EXERCISE GOAL.
Can you write out, character for character, the lines of the data below that run from the line containing "- **ArmorStatus**: Displays" through the end of the data, and nothing else?
LISTED RECORDS: Begin
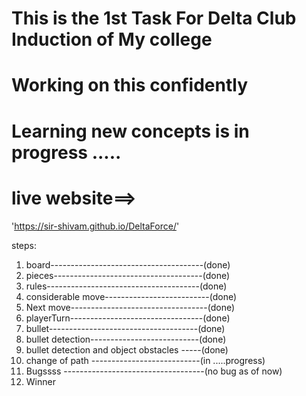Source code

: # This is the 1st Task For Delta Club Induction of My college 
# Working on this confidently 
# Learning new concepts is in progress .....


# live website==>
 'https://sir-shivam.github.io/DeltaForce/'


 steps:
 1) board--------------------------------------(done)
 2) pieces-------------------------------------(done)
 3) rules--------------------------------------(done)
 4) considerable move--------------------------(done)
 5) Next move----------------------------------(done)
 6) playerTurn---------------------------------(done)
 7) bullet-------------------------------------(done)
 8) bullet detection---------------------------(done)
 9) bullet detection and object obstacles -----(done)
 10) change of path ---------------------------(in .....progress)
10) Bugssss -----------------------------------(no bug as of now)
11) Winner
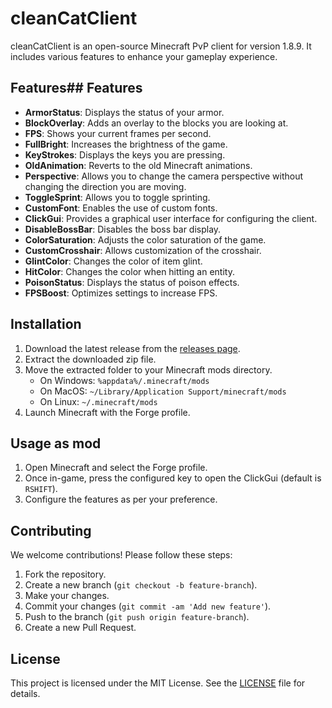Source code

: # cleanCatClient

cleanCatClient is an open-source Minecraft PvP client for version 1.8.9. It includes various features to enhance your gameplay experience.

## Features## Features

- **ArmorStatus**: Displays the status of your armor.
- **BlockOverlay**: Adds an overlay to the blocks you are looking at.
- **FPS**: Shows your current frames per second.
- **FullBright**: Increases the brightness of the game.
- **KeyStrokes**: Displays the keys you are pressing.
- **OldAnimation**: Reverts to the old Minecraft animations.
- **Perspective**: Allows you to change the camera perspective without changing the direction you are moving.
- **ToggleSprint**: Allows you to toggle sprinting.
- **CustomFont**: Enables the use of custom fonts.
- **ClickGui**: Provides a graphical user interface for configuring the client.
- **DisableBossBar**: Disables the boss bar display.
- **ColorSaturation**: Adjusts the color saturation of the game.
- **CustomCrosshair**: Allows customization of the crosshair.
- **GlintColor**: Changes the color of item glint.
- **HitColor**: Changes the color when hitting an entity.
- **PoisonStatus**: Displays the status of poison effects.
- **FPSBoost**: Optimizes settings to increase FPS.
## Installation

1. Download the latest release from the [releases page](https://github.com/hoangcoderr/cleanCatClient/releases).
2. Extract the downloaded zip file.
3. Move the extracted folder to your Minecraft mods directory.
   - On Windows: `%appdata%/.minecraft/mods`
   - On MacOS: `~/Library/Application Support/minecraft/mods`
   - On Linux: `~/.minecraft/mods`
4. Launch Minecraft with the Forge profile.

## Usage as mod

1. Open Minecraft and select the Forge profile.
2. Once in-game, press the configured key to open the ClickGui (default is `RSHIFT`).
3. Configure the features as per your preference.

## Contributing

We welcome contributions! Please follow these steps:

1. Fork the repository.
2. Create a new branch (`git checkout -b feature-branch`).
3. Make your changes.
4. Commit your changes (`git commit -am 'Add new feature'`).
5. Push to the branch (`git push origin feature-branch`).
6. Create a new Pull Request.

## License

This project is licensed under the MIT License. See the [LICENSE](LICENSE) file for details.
LISTED RECORDS: End
ANSWER SPACE.
- **ArmorStatus**: Displays the status of your armor.
- **BlockOverlay**: Adds an overlay to the blocks you are looking at.
- **FPS**: Shows your current frames per second.
- **FullBright**: Increases the brightness of the game.
- **KeyStrokes**: Displays the keys you are pressing.
- **OldAnimation**: Reverts to the old Minecraft animations.
- **Perspective**: Allows you to change the camera perspective without changing the direction you are moving.
- **ToggleSprint**: Allows you to toggle sprinting.
- **CustomFont**: Enables the use of custom fonts.
- **ClickGui**: Provides a graphical user interface for configuring the client.
- **DisableBossBar**: Disables the boss bar display.
- **ColorSaturation**: Adjusts the color saturation of the game.
- **CustomCrosshair**: Allows customization of the crosshair.
- **GlintColor**: Changes the color of item glint.
- **HitColor**: Changes the color when hitting an entity.
- **PoisonStatus**: Displays the status of poison effects.
- **FPSBoost**: Optimizes settings to increase FPS.
## Installation

1. Download the latest release from the [releases page](https://github.com/hoangcoderr/cleanCatClient/releases).
2. Extract the downloaded zip file.
3. Move the extracted folder to your Minecraft mods directory.
   - On Windows: `%appdata%/.minecraft/mods`
   - On MacOS: `~/Library/Application Support/minecraft/mods`
   - On Linux: `~/.minecraft/mods`
4. Launch Minecraft with the Forge profile.

## Usage as mod

1. Open Minecraft and select the Forge profile.
2. Once in-game, press the configured key to open the ClickGui (default is `RSHIFT`).
3. Configure the features as per your preference.

## Contributing

We welcome contributions! Please follow these steps:

1. Fork the repository.
2. Create a new branch (`git checkout -b feature-branch`).
3. Make your changes.
4. Commit your changes (`git commit -am 'Add new feature'`).
5. Push to the branch (`git push origin feature-branch`).
6. Create a new Pull Request.

## License

This project is licensed under the MIT License. See the [LICENSE](LICENSE) file for details.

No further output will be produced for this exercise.